The aim of this project is to investigate the evolutionary history of the third supergene. In parallel, we are setting up experiments to determine the association between individuals’ genotype at this supergene and both sex-ratio and queen size, but this will not be part of this internship. Here we will use genomic data to focus on three questions: 1) date the origin of the third supergene; 2) compare the gene tree at the third supergene against the species tree using genome wide data from M. graminicola and two sister species (M. nipponica and M. sicula); 3) investigate the presence of the third supergene in several ant species using genomic data available either from collaborators or from the literature. Investigating the evolutionary dynamics of this supergene will not only provide new clues on its function but it will also expand our knowledge concerning general models of supergenes’ evolution (antagonistic selection, recruitment or loss of new genes by time, dynamics of the nested inversions).

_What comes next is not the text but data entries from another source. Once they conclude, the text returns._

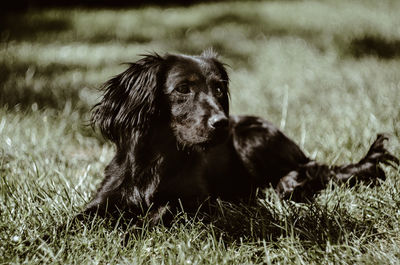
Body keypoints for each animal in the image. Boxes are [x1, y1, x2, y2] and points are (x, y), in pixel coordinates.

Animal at [83, 50, 398, 223]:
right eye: (183, 88)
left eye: (219, 88)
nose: (221, 123)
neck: (158, 159)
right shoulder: (104, 199)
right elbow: (80, 219)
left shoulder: (198, 202)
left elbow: (163, 210)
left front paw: (138, 225)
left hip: (252, 138)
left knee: (311, 169)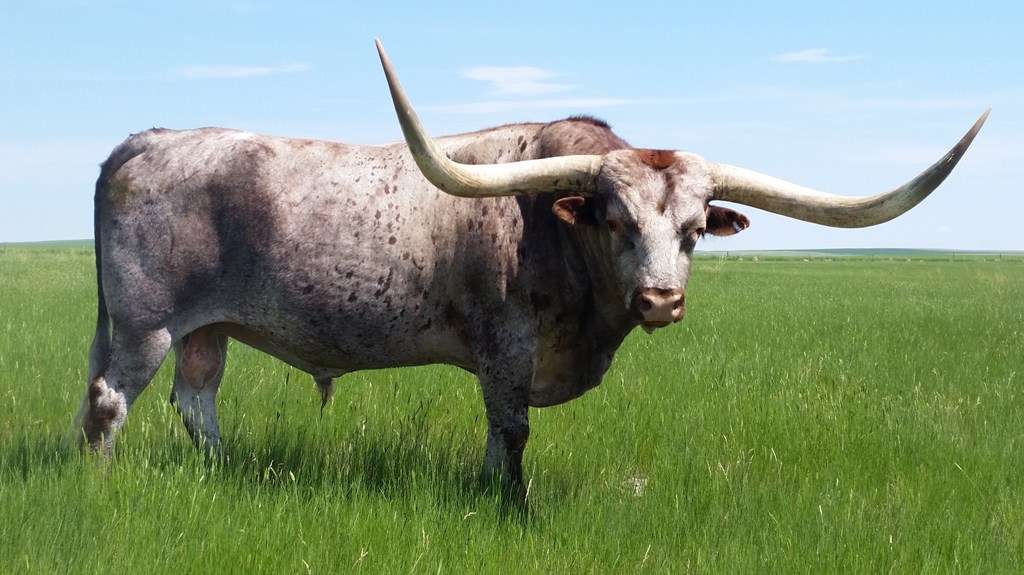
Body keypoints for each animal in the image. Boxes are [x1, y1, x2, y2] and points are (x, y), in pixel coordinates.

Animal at [74, 40, 988, 494]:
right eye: (615, 219)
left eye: (695, 229)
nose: (662, 299)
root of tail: (146, 140)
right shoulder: (504, 341)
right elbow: (512, 428)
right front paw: (510, 501)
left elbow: (494, 430)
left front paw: (487, 488)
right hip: (146, 323)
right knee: (111, 400)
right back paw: (102, 484)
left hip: (208, 329)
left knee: (198, 401)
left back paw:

DESCRIPTION OF DATA if applicable (Data must be available before the start of the internship):

First, we have produced HiFi long reads and HiC data from a male of M. graminicola to assemble a new quality reference genome. The assembly is almost finished, we are at the manual curation step. We then recently sequenced 64 unrelated queens sampled in the Fontainebleau Forest, 7 workers (we have not yet found nests) of M. sicula, and 32 queens from M. nipponica. Before the starting of the internship (January 2025) we will most likely expand our datasets adding more nipponica and sicula individuals and produce RNAseq data for a better genome annotation (we already have one produced by the GAGA ant genome consortium) to characterize genes within the third supergene. Whenever new data production will take more time then expected, this will not compromise the internship. We have also already collected genome-wide population datasets of the following species: 365 males from 7 Solenopsis species, 22 queens from Monomorium pharensis, 16 from Themnothorax rugulatus, in addition to individuals from Vollenhovia emeryi and 2 species of Messor.

METHODOLOGIES:

• Task 1: dating the origin of the supergene is traditionally challenging. We will be using coalescent based methods such as the PSMC (Li and Durbin 2011) and explicit modelling of divergence between individuals homozygous for both alleles (for example, using the fastsimcoal framework, Excoffier et al. 2021)
• Task2: we will compare species tree vs gene tree at the third supergene. This will be realised either with clustering methods (sNMF, PCA, etc) and phylogenetic reconstruction (for example, tree-based analyses on BUSCO genes, and merging of these genes using approaches such as ASTRAL, Mirabab et al. 2014). These analyses will be used to compare graminicola, nipponica, and sicula.
• Task3: the third supergene will be aligned to target species (i.e., Solenopsis etc.) to identify candidate syntenic regions. Then, population samples will be used to detect the presence of a supergene (PCA, LD based analyses etc). These analyses will allow to determine the evolutionary dynamics of the third supergene and eventually provide new hints on his function. We will finally analyse the gene/other functional elements shared between these species.

REFERENCES (max. 5):

• Chapuisat, M. (2023). Supergenes as drivers of ant evolution. Myrmecological News 33.
• Li, H., and Durbin, R. (2011). Inference of human population history from individual whole-genome sequences. Nature 475, 493–496. 10.1038/nature10231.
• Scarparo, G., Palanchon, M., Brelsford, A., and Purcell, J. (2023). Social antagonism facilitates supergene expansion in ants. Current Biology, S0960982223014501. 10.1016/j.cub.2023.10.049.
• L. Excoffier, N. Marchi, D. A. Marques, R. Matthey-Doret, A. Gouy, V. C. Sousa, Fastsimcoal2: Demographic inference under complex evolutionary scenarios. Bioinformatics 37, 4882–4885 (2021).
• S. Mirarab, R. Reaz, Md. S. Bayzid, T. Zimmermann, M. S. Swenson and T. Warnow (2014) ASTRAL: genome-scale coalescent-based species tree estimation. Bioinformatics, 30:i541–i548.